▶

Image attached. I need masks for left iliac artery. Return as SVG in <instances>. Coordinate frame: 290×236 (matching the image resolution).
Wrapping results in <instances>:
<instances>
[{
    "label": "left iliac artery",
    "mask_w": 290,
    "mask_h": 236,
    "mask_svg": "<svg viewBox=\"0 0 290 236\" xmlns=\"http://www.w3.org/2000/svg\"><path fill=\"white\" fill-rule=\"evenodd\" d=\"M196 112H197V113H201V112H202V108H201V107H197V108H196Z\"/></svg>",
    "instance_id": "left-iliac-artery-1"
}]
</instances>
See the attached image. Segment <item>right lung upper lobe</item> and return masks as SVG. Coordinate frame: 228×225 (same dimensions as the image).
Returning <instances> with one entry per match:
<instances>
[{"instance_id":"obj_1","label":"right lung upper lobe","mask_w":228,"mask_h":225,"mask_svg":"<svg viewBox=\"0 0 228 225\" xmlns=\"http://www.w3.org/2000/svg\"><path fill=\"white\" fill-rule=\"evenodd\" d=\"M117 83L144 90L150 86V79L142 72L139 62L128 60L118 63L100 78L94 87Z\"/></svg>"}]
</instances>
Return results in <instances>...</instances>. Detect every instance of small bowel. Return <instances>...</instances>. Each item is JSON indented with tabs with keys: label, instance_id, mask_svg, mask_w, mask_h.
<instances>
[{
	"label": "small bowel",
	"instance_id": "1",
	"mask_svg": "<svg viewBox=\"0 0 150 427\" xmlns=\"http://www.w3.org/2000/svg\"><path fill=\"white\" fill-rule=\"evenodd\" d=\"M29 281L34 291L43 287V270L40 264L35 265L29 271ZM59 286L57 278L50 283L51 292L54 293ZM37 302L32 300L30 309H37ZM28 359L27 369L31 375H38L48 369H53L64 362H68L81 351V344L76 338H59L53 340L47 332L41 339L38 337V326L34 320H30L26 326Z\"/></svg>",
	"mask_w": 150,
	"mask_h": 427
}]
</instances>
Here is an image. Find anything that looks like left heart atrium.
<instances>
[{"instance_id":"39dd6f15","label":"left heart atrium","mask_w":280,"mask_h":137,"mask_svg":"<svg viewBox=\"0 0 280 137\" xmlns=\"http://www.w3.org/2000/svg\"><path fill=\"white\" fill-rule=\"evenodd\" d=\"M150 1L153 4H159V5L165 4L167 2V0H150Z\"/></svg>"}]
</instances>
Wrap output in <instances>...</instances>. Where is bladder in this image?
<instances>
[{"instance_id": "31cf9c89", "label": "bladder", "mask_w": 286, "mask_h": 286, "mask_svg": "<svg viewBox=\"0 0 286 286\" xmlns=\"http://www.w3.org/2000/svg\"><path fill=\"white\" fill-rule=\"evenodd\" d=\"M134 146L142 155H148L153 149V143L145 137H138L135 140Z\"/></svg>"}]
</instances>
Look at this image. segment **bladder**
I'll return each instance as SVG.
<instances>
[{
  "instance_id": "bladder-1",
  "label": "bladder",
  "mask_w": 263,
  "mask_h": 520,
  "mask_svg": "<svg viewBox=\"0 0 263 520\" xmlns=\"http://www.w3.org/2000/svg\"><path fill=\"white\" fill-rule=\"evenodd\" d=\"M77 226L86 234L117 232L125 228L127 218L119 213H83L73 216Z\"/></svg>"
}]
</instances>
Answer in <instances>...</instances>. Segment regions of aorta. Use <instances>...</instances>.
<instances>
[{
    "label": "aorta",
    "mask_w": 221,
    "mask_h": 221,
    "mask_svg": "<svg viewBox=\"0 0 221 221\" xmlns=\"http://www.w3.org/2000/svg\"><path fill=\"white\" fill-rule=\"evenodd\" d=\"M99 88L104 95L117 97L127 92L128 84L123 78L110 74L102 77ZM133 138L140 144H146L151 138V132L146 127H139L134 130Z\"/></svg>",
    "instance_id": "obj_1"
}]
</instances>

◀

What is being asked - Copy all of the lines above verbatim, in their original order, with no changes.

Exercise answer -
Image attached. I need masks for left iliac artery. Return as SVG in <instances>. Coordinate frame: 290×236 (matching the image resolution).
Wrapping results in <instances>:
<instances>
[{
    "label": "left iliac artery",
    "mask_w": 290,
    "mask_h": 236,
    "mask_svg": "<svg viewBox=\"0 0 290 236\" xmlns=\"http://www.w3.org/2000/svg\"><path fill=\"white\" fill-rule=\"evenodd\" d=\"M196 112H197V113H201V112H202V108H201V107H197V108H196Z\"/></svg>",
    "instance_id": "left-iliac-artery-1"
}]
</instances>
See the attached image. Segment <item>right lung upper lobe</item> and return masks as SVG. Coordinate frame: 228×225 (same dimensions as the image).
Returning <instances> with one entry per match:
<instances>
[{"instance_id":"obj_1","label":"right lung upper lobe","mask_w":228,"mask_h":225,"mask_svg":"<svg viewBox=\"0 0 228 225\" xmlns=\"http://www.w3.org/2000/svg\"><path fill=\"white\" fill-rule=\"evenodd\" d=\"M117 83L144 90L150 86V79L142 72L139 62L128 60L118 63L100 78L94 87Z\"/></svg>"}]
</instances>
Return results in <instances>...</instances>. Detect every instance of small bowel. Return <instances>...</instances>. Each item is JSON indented with tabs with keys: label, instance_id, mask_svg, mask_w, mask_h.
<instances>
[{
	"label": "small bowel",
	"instance_id": "1",
	"mask_svg": "<svg viewBox=\"0 0 150 427\" xmlns=\"http://www.w3.org/2000/svg\"><path fill=\"white\" fill-rule=\"evenodd\" d=\"M29 281L34 291L43 287V270L40 264L35 265L29 271ZM59 286L57 278L50 283L51 292L54 293ZM37 302L32 300L30 309H37ZM28 359L27 369L31 375H38L48 369H53L64 362H68L81 351V344L76 338H59L53 340L47 332L41 339L38 337V326L34 320H30L26 326Z\"/></svg>",
	"mask_w": 150,
	"mask_h": 427
}]
</instances>
Here is an image. Find anything that looks like left heart atrium.
<instances>
[{"instance_id":"39dd6f15","label":"left heart atrium","mask_w":280,"mask_h":137,"mask_svg":"<svg viewBox=\"0 0 280 137\" xmlns=\"http://www.w3.org/2000/svg\"><path fill=\"white\" fill-rule=\"evenodd\" d=\"M150 1L153 4H159V5L165 4L167 2V0H150Z\"/></svg>"}]
</instances>
Wrap output in <instances>...</instances>. Where is bladder in this image?
<instances>
[{"instance_id": "31cf9c89", "label": "bladder", "mask_w": 286, "mask_h": 286, "mask_svg": "<svg viewBox=\"0 0 286 286\" xmlns=\"http://www.w3.org/2000/svg\"><path fill=\"white\" fill-rule=\"evenodd\" d=\"M134 146L142 155H148L153 149V143L145 137H138L135 140Z\"/></svg>"}]
</instances>
Look at this image. segment **bladder**
I'll return each instance as SVG.
<instances>
[{
  "instance_id": "bladder-1",
  "label": "bladder",
  "mask_w": 263,
  "mask_h": 520,
  "mask_svg": "<svg viewBox=\"0 0 263 520\" xmlns=\"http://www.w3.org/2000/svg\"><path fill=\"white\" fill-rule=\"evenodd\" d=\"M77 226L86 234L117 232L125 228L127 218L119 213H83L73 216Z\"/></svg>"
}]
</instances>
Answer in <instances>...</instances>. Segment regions of aorta. Use <instances>...</instances>.
<instances>
[{
    "label": "aorta",
    "mask_w": 221,
    "mask_h": 221,
    "mask_svg": "<svg viewBox=\"0 0 221 221\" xmlns=\"http://www.w3.org/2000/svg\"><path fill=\"white\" fill-rule=\"evenodd\" d=\"M99 88L104 95L117 97L127 92L128 84L123 78L110 74L102 77ZM133 138L140 144H146L151 138V132L146 127H139L134 130Z\"/></svg>",
    "instance_id": "obj_1"
}]
</instances>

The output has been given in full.